Armstrong denies his guilt but has decided not to fight USADA's ban.

There will be those who still say that the raising of tens of millions of dollars for research outweighs his own personal mendacity, which he denies. They forget that the USADA talk of the "dangerous" life-threatening chemicals sloshing around the US Postal Service Team when Armstrong was its leader. Never mind the lying, the intimidation of those who challenged him and the fake victories in the Tour de France. Since when were campaigners for life and health allowed to lead a secret second life in which they and others assaulted their vital organs with pharmaceutical drugs to make a bicycle go quicker?

"To all the cynics, I'm sorry for you I'm sorry you can't believe in miracles. This is a great sporting event and hard work wins it," he once announced, after one of his seven Tour wins. That chutzpah stands in bitter contrast to the USADA's forensic picking apart of an institutionalised sporting fraud.

Here is another egregious Armstrong riposte, to a curious reporter: "This is my body, and I can do whatever I want to it. I can push it, study it, tweak it, listen to it. Everybody wants to know what I am on. What am I on? I am on my bike busting my ass six hours a day; what are you on?"
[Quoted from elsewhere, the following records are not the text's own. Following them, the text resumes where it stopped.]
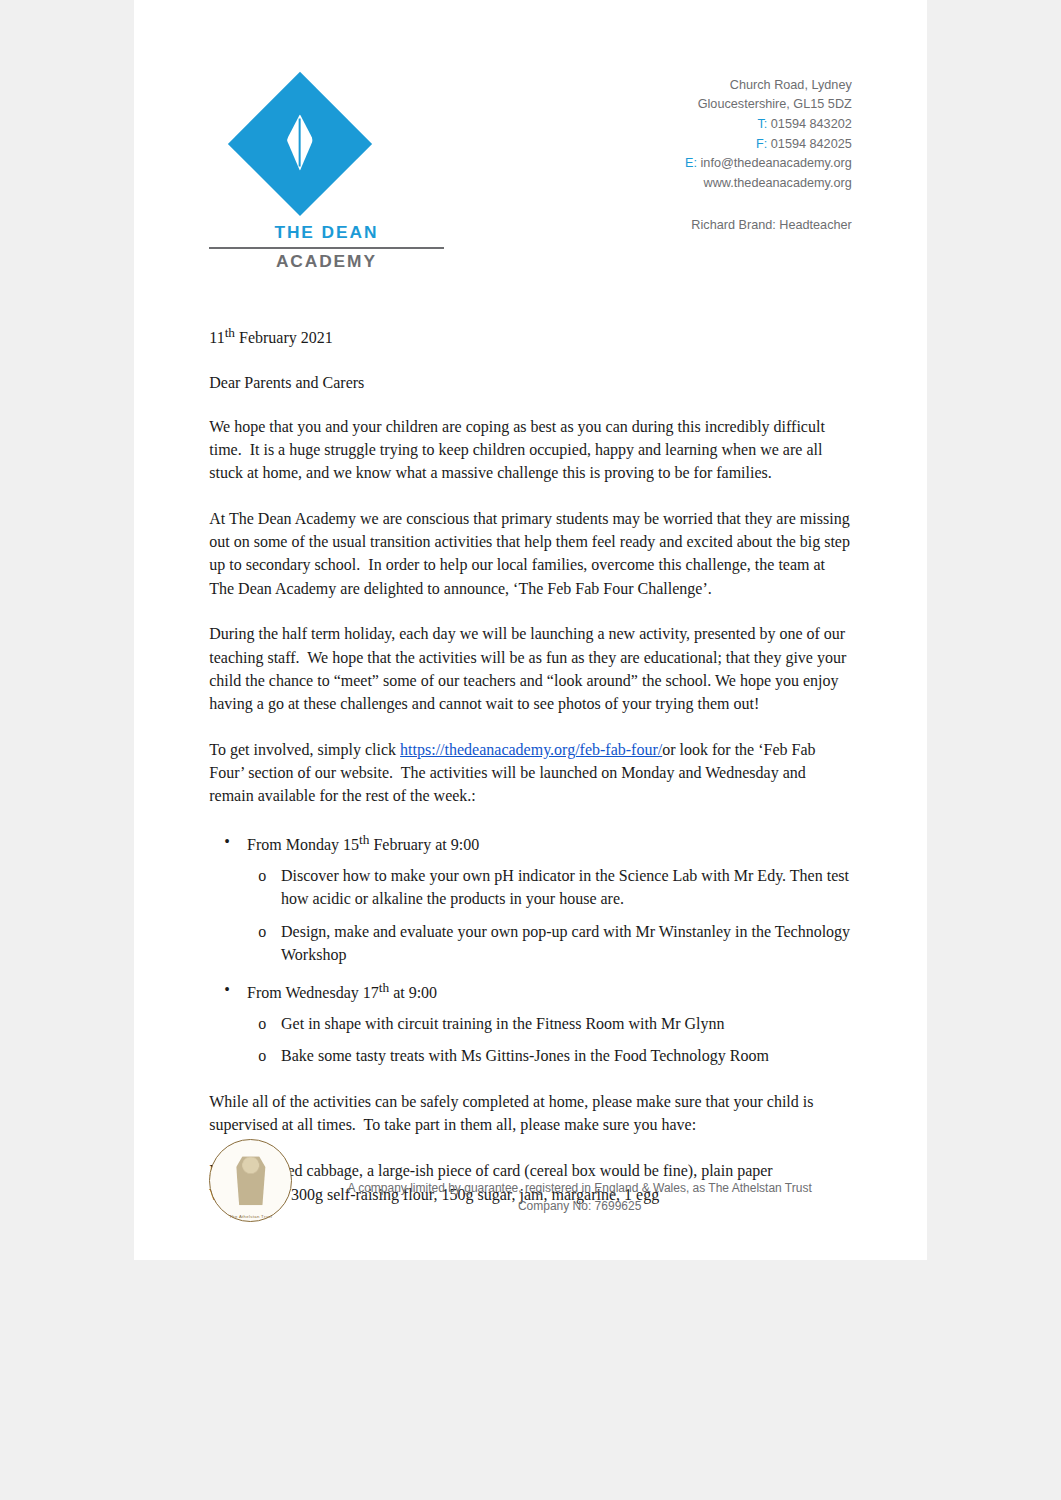THE DEAN ACADEMY
Church Road, Lydney
Gloucestershire, GL15 5DZ
T: 01594 843202
F: 01594 842025
E: info@thedeanacademy.org
www.thedeanacademy.org
Richard Brand: Headteacher
11th February 2021
Dear Parents and Carers
We hope that you and your children are coping as best as you can during this incredibly difficult time. It is a huge struggle trying to keep children occupied, happy and learning when we are all stuck at home, and we know what a massive challenge this is proving to be for families.
At The Dean Academy we are conscious that primary students may be worried that they are missing out on some of the usual transition activities that help them feel ready and excited about the big step up to secondary school. In order to help our local families, overcome this challenge, the team at The Dean Academy are delighted to announce, ‘The Feb Fab Four Challenge’.
During the half term holiday, each day we will be launching a new activity, presented by one of our teaching staff. We hope that the activities will be as fun as they are educational; that they give your child the chance to “meet” some of our teachers and “look around” the school. We hope you enjoy having a go at these challenges and cannot wait to see photos of your trying them out!
To get involved, simply click https://thedeanacademy.org/feb-fab-four/or look for the ‘Feb Fab Four’ section of our website. The activities will be launched on Monday and Wednesday and remain available for the rest of the week.:
• From Monday 15th February at 9:00
o Discover how to make your own pH indicator in the Science Lab with Mr Edy. Then test how acidic or alkaline the products in your house are.
o Design, make and evaluate your own pop-up card with Mr Winstanley in the Technology Workshop
• From Wednesday 17th at 9:00
o Get in shape with circuit training in the Fitness Room with Mr Glynn
o Bake some tasty treats with Ms Gittins-Jones in the Food Technology Room
While all of the activities can be safely completed at home, please make sure that your child is supervised at all times. To take part in them all, please make sure you have:
Monday: a red cabbage, a large-ish piece of card (cereal box would be fine), plain paper
Wednesday: 300g self-raising flour, 150g sugar, jam, margarine, 1 egg
The Athelstan Trust
A company limited by guarantee, registered in England & Wales, as The Athelstan Trust
Company No: 7699625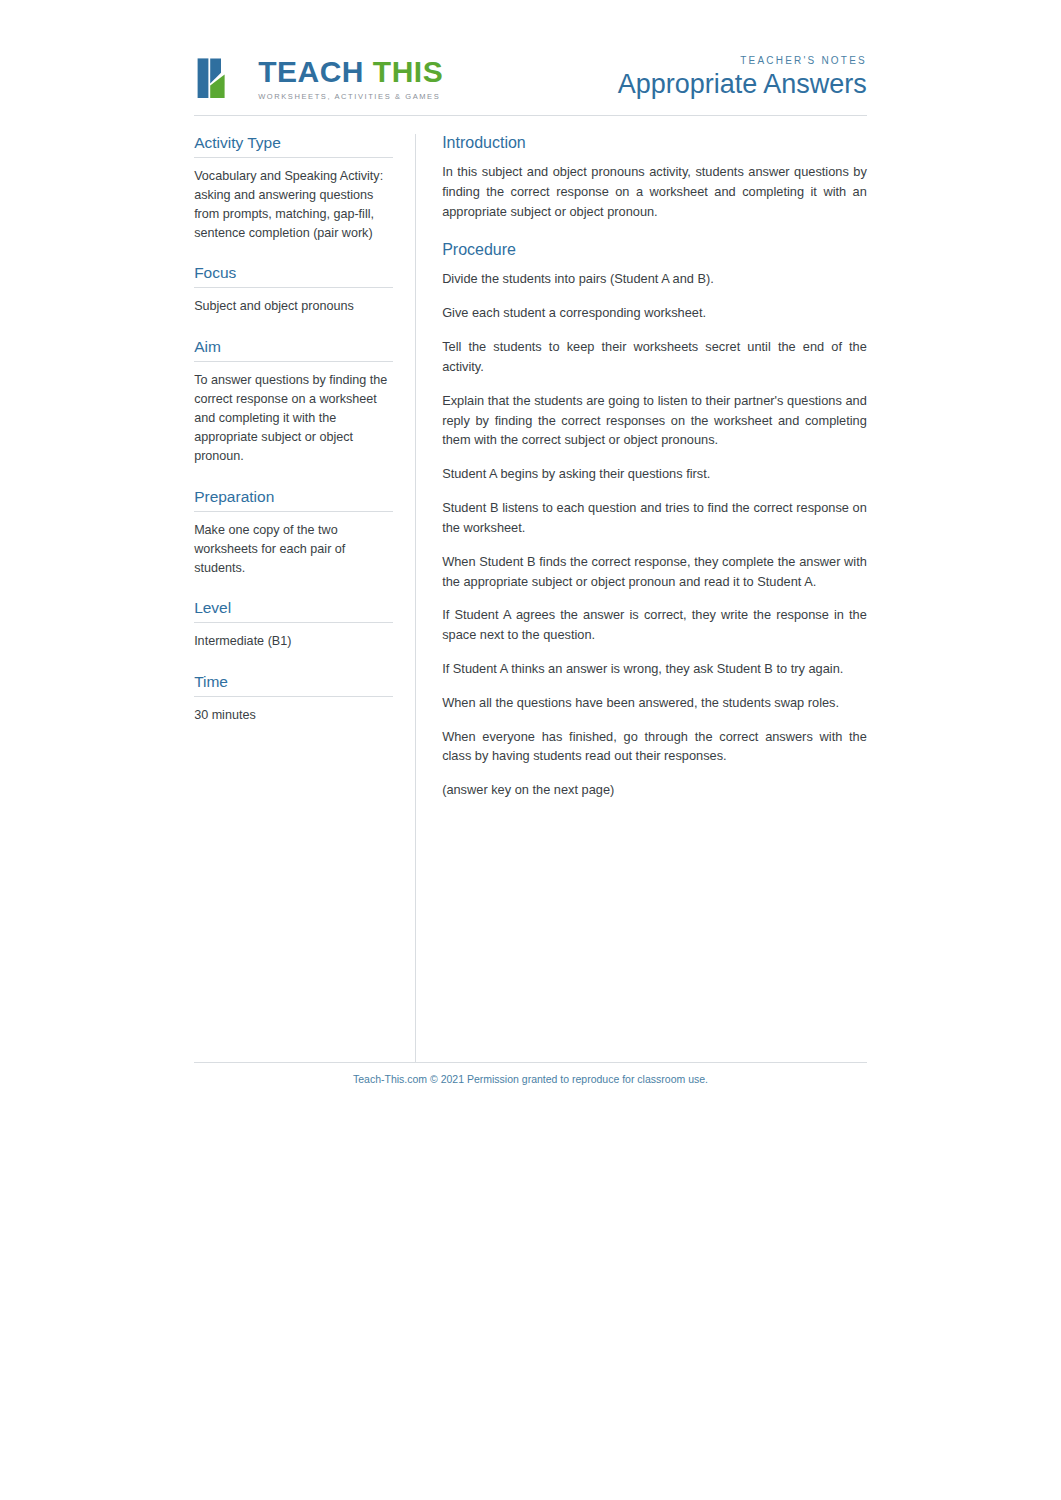TEACH THIS
Worksheets, Activities & Games
Teacher's Notes
Appropriate Answers
Activity Type
Vocabulary and Speaking Activity: asking and answering questions from prompts, matching, gap-fill, sentence completion (pair work)
Focus
Subject and object pronouns
Aim
To answer questions by finding the correct response on a worksheet and completing it with the appropriate subject or object pronoun.
Preparation
Make one copy of the two worksheets for each pair of students.
Level
Intermediate (B1)
Time
30 minutes
Introduction
In this subject and object pronouns activity, students answer questions by finding the correct response on a worksheet and completing it with an appropriate subject or object pronoun.
Procedure
Divide the students into pairs (Student A and B).
Give each student a corresponding worksheet.
Tell the students to keep their worksheets secret until the end of the activity.
Explain that the students are going to listen to their partner's questions and reply by finding the correct responses on the worksheet and completing them with the correct subject or object pronouns.
Student A begins by asking their questions first.
Student B listens to each question and tries to find the correct response on the worksheet.
When Student B finds the correct response, they complete the answer with the appropriate subject or object pronoun and read it to Student A.
If Student A agrees the answer is correct, they write the response in the space next to the question.
If Student A thinks an answer is wrong, they ask Student B to try again.
When all the questions have been answered, the students swap roles.
When everyone has finished, go through the correct answers with the class by having students read out their responses.
(answer key on the next page)
Teach-This.com © 2021 Permission granted to reproduce for classroom use.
As the detail of this arrogance and contempt for sporting values emerged, one's mind imagined Armstrong competing in a triathlon in Elliott City, Maryland, three days ago, after the organisers ignored WADA sanctions to allow him to take part. According to agency reports, "Armstrong finished the 70-mile swim, bike and run in four hours, 16 minutes at the Revolution3 Half-Full Triathlon, racing in a wave of about 50 fellow cancer survivors." Brock Yetso, president of the Ulman Cancer Fund for Young Adults, said: "We had two individuals who decided they did not want to race based on our decision and 300 who said they wanted to. So I think numbers speak for themselves."

"I think he's a great inspiration for anybody," said Lennie Phillips of Kensington, Maryland, who survived brain cancer and competed alongside Armstrong. "All of these allegations, whether they're true or not, I don't know, but he still had to go through all the treatments."

Phillips is entitled to his view on Armstrong's double life. He sees the work done in cancer laboratories, the lives saved, including his own. But the rest of us are entitled to ask whether Armstrong's relentless campaigning was part of the puppet show: an attempt to construct a saintly image that would ease his conscience and protect him from gossip. As it happens, Armstrong protected himself robustly: with threats, denunciations and an aggressive faith in his untouchability.

Johnson was the big sacrifice of the seediest era in track and field. He was busted, held up as the sport's most reviled criminal and used to demonstrate a patchy determination to rid athletics of fraudsters. The Balco laboratories doping scandal swept through baseball and US track and field, claiming Marion Jones, Kelli White, Tim Montgomery and our own Dwain Chambers.

Back then it was hard to imagine a more graphic insight into the canyon between what we see and what really goes in with syringes, pills and vials.

Armstrong persuaded himself that a hyper-aggressive stance in the face of suspicion would crush his accusers. He forgot that a vast network of cyclists and officials were involved in cultivating the bright shining lie of the cyclist who could ride forever. Sooner of later it was bound to come out.

Like many anti-heroes of American 'crime', Armstrong holed himself up and was prepared to take everyone down with him. The people whose hearts he has really broken are doubtless those who saw him as a survivor, a unique life force whose real struggle was not against the Alps but illness and death.

As if cancer were not bad enough, they had to be conned by their idol.